Transcribed page contents:
#####

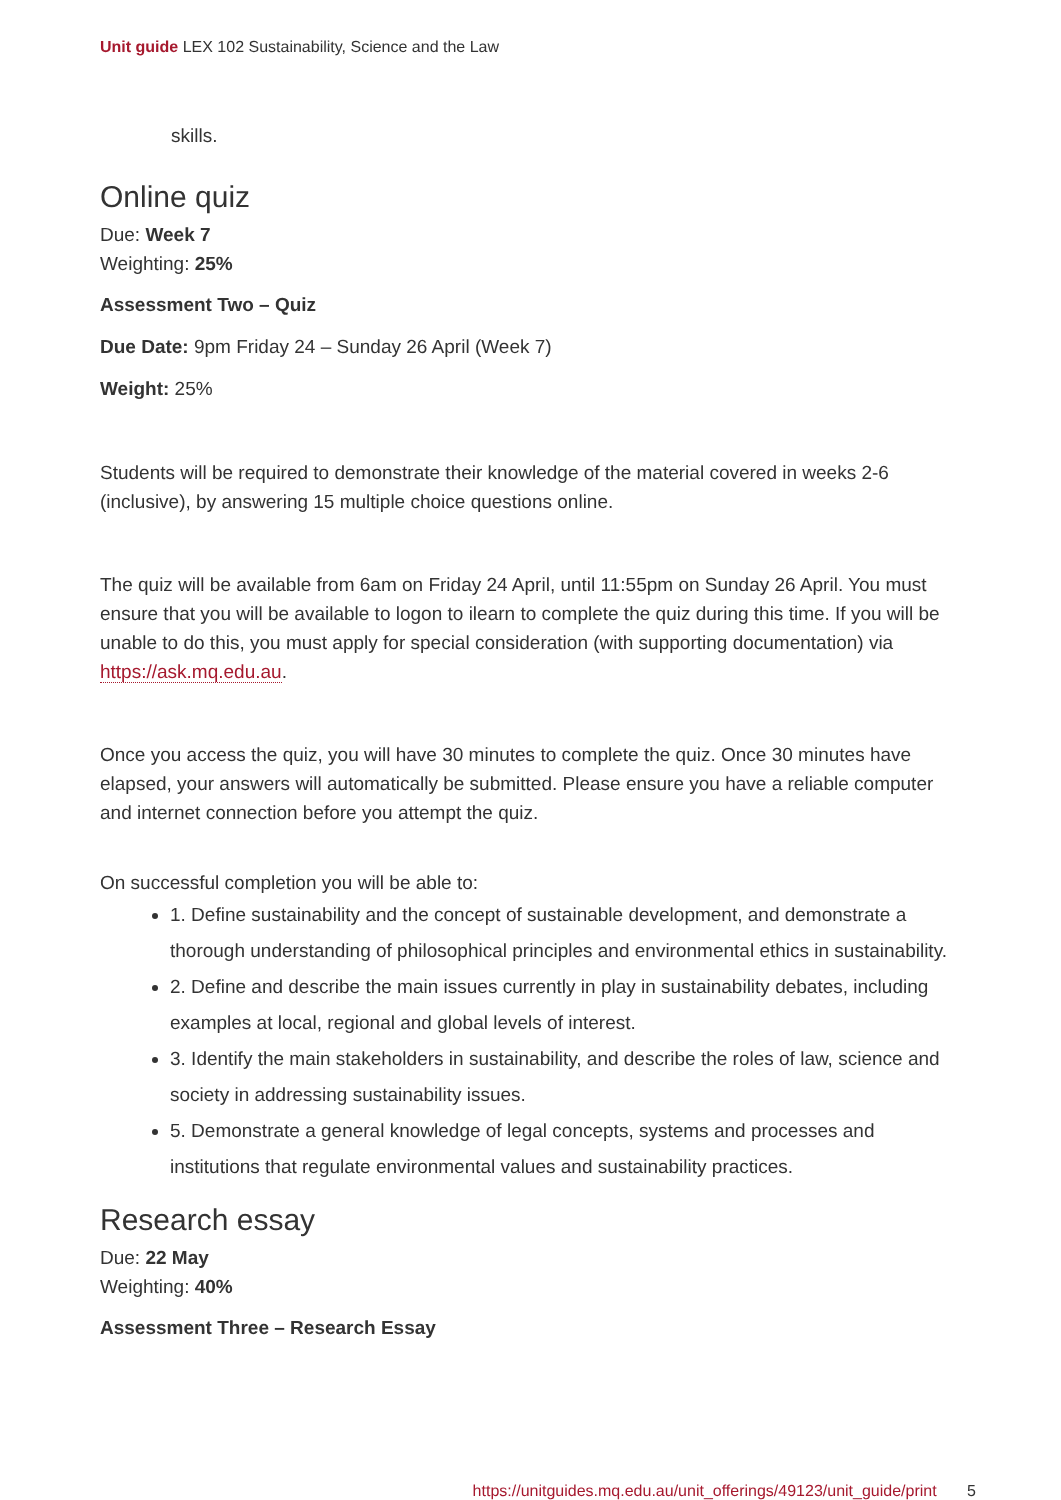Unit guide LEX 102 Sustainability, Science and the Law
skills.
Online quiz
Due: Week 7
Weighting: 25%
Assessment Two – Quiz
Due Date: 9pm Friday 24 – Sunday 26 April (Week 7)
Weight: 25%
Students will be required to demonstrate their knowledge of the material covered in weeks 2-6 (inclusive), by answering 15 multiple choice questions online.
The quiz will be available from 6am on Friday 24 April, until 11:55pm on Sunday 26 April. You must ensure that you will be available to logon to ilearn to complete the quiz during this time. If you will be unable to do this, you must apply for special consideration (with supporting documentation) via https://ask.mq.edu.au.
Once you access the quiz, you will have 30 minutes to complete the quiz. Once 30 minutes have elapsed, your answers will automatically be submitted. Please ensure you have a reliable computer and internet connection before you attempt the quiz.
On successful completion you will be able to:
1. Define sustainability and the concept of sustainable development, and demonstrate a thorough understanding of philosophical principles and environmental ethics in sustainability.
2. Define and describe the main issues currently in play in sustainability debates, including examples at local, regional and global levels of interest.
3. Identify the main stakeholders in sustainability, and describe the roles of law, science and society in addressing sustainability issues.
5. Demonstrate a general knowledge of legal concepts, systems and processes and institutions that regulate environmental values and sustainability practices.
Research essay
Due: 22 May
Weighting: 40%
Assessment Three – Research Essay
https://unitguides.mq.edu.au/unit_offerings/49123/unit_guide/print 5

#####

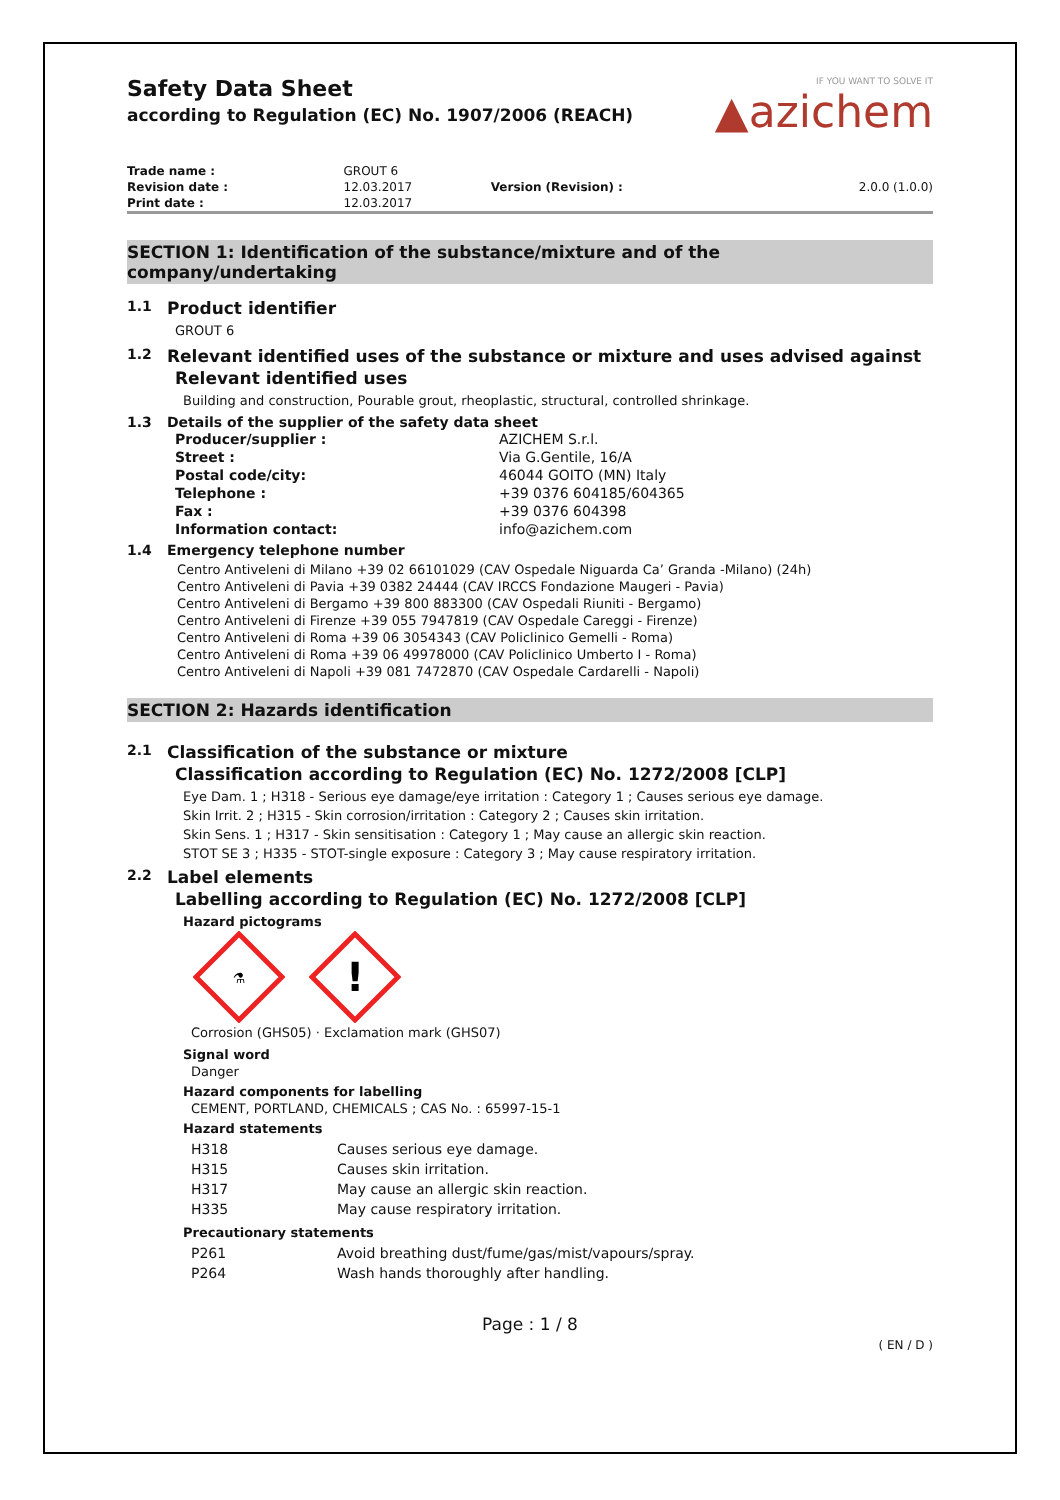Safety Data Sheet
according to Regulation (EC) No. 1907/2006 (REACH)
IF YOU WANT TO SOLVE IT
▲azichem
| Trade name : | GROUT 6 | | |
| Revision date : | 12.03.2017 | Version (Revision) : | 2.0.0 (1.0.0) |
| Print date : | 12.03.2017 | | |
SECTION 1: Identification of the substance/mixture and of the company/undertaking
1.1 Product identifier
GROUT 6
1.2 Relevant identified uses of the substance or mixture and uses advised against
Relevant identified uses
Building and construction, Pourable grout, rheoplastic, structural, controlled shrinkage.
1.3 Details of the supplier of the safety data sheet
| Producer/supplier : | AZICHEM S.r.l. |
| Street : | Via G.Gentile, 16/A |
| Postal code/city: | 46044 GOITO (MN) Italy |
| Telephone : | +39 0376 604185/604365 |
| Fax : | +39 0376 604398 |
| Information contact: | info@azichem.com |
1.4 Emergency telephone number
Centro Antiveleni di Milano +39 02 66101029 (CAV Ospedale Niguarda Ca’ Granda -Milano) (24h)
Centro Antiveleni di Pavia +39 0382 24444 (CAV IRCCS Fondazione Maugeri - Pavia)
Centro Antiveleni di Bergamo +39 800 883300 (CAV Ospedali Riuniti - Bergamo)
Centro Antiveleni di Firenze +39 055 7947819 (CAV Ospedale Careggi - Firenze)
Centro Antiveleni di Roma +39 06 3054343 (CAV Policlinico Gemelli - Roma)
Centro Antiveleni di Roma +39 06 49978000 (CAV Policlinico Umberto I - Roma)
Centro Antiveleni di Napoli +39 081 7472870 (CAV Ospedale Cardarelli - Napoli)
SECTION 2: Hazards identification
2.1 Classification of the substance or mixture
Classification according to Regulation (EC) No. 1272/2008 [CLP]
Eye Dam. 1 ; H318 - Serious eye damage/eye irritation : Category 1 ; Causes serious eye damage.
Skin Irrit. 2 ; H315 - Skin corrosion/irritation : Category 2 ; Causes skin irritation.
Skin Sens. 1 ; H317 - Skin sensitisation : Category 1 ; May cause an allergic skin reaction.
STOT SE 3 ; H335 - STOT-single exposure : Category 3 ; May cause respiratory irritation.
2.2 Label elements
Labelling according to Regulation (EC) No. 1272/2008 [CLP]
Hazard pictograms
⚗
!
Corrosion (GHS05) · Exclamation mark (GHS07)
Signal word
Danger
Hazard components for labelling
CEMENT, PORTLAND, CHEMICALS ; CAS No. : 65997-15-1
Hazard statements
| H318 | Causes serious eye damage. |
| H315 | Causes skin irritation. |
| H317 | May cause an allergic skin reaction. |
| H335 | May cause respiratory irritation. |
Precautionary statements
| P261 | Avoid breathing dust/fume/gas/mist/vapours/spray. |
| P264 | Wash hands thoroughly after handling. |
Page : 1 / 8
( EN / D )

#####

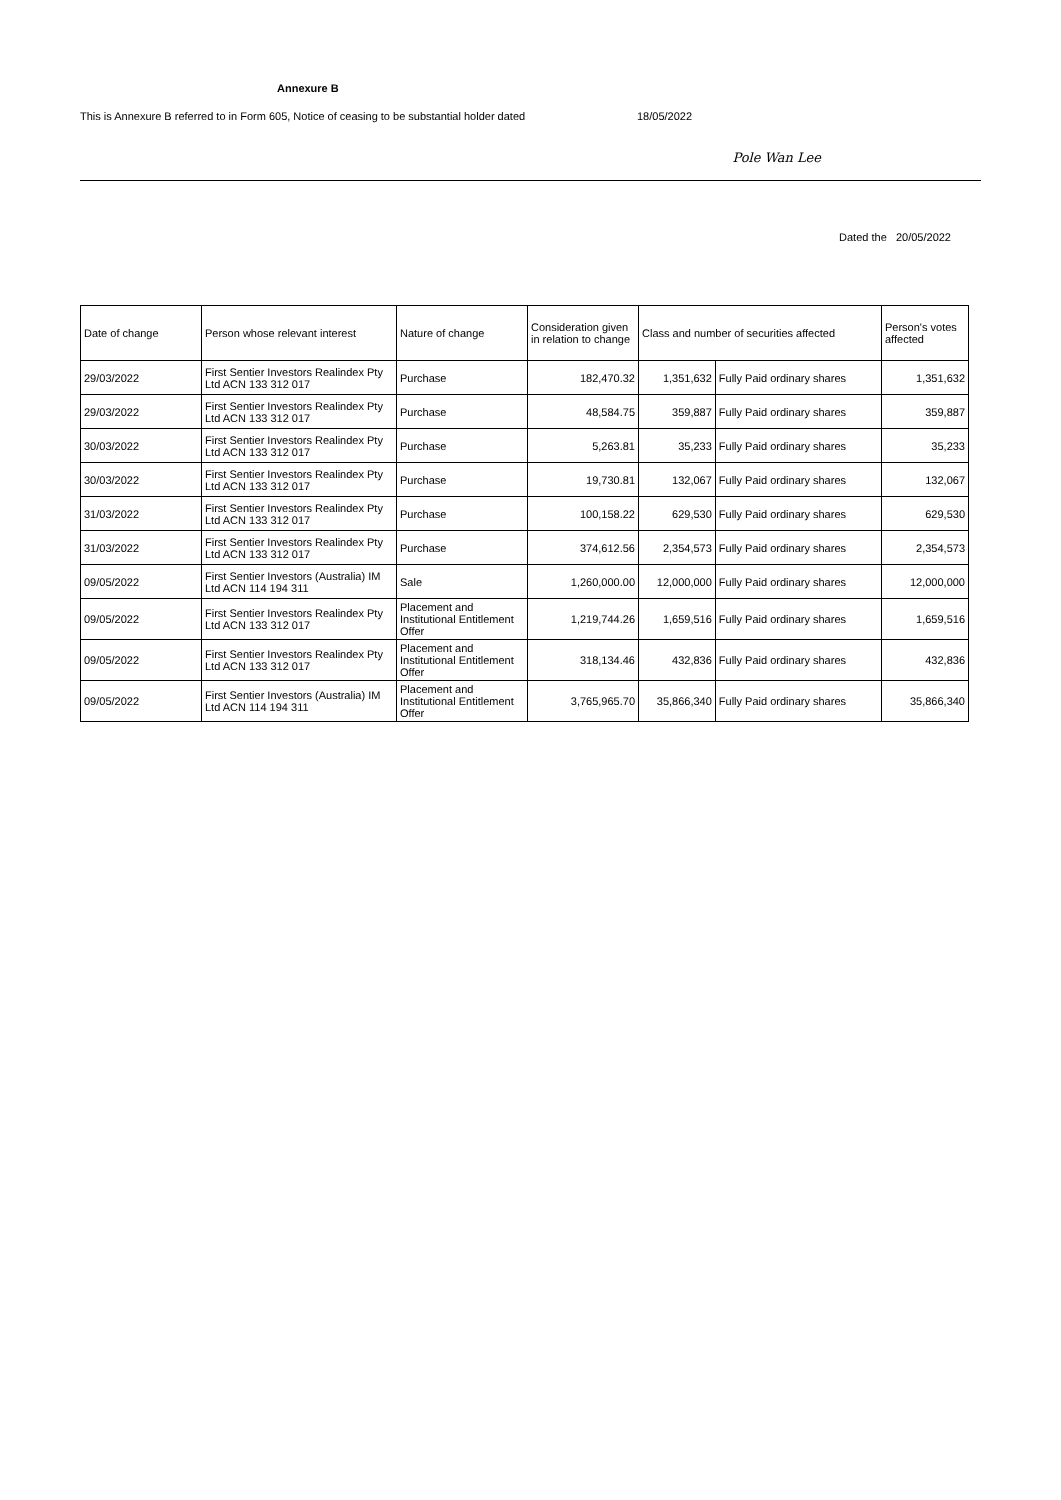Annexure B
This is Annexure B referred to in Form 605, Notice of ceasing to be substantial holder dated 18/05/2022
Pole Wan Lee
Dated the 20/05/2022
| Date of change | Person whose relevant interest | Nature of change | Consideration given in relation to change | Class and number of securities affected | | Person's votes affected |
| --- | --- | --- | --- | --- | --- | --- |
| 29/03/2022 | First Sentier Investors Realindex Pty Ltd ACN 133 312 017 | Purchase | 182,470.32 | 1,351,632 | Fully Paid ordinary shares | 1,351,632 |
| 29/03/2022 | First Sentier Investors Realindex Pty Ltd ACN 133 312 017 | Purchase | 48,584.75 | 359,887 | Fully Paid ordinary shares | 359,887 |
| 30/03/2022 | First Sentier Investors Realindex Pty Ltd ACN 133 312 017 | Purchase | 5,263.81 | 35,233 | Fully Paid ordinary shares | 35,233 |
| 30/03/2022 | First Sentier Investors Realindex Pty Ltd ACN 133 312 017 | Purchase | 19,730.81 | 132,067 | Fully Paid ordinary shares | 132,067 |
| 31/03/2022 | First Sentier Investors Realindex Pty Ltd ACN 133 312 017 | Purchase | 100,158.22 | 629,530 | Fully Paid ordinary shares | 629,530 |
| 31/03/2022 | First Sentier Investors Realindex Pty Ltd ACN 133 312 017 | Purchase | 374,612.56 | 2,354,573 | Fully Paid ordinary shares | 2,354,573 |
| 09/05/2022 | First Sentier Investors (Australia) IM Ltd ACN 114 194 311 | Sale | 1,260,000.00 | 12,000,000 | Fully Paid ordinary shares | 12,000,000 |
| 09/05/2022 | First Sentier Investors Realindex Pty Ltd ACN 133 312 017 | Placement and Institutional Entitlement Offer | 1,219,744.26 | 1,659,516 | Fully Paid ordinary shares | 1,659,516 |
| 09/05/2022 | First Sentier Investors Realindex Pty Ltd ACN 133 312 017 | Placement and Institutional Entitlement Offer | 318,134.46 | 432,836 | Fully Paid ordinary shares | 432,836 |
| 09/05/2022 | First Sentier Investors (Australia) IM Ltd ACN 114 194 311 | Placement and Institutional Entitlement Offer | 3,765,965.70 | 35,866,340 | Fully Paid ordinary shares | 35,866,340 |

#####

Exercise details - Give exactly the lines above that run from the line with "Unit guide LEX" to the line with "Students will be", both included, leaving every picture out.

Response to the exercise -
Unit guide LEX 102 Sustainability, Science and the Law
skills.
Online quiz
Due: Week 7
Weighting: 25%
Assessment Two – Quiz
Due Date: 9pm Friday 24 – Sunday 26 April (Week 7)
Weight: 25%
Students will be required to demonstrate their knowledge of the material covered in weeks 2-6 (inclusive), by answering 15 multiple choice questions online.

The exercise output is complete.